- **WHAT TO WORK ON**
For the word "cepstrum", work out how many lines in the records below contain it and state that count alone.

- **THE RECORDS**
Segment Open
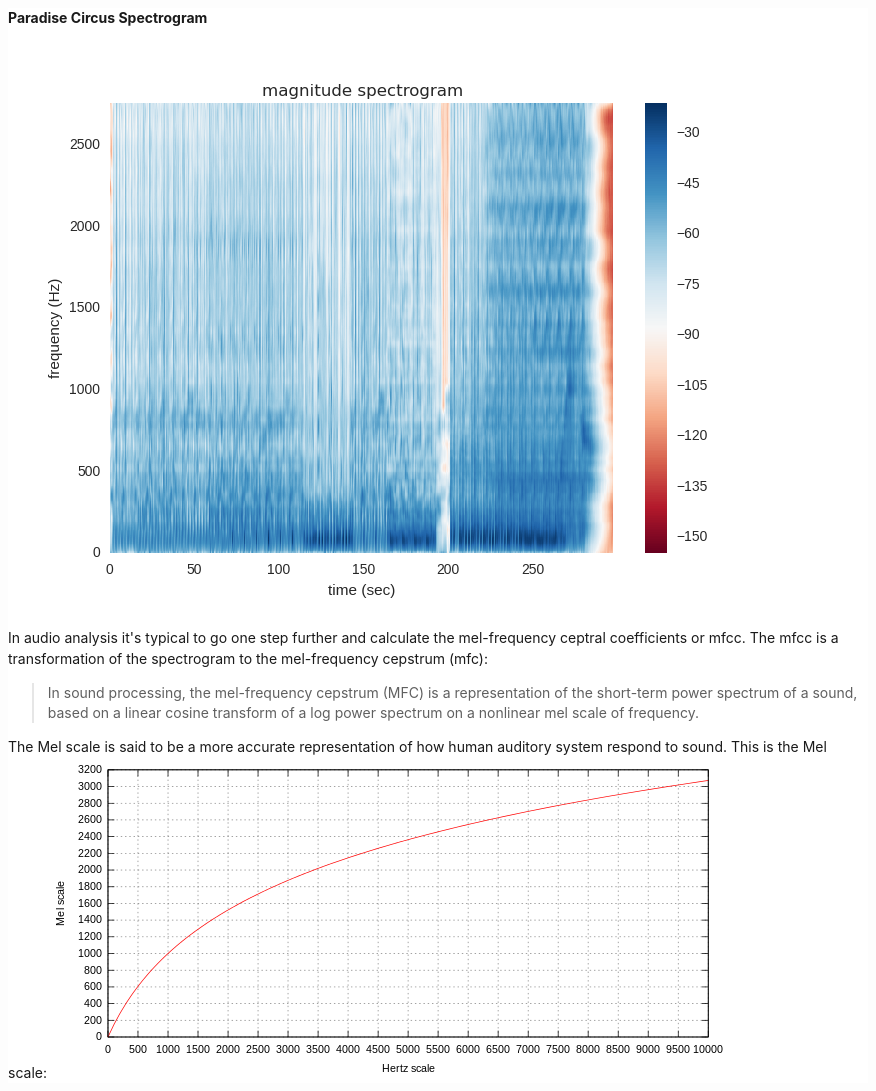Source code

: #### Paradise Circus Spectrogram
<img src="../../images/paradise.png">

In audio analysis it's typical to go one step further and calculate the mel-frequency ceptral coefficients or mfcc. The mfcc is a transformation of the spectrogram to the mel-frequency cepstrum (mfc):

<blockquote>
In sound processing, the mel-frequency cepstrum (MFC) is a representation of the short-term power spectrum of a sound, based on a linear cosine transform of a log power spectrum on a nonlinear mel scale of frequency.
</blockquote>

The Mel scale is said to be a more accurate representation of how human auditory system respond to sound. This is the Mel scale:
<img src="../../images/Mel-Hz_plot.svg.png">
Segment Closed
- **SOLVED EXERCISE**
2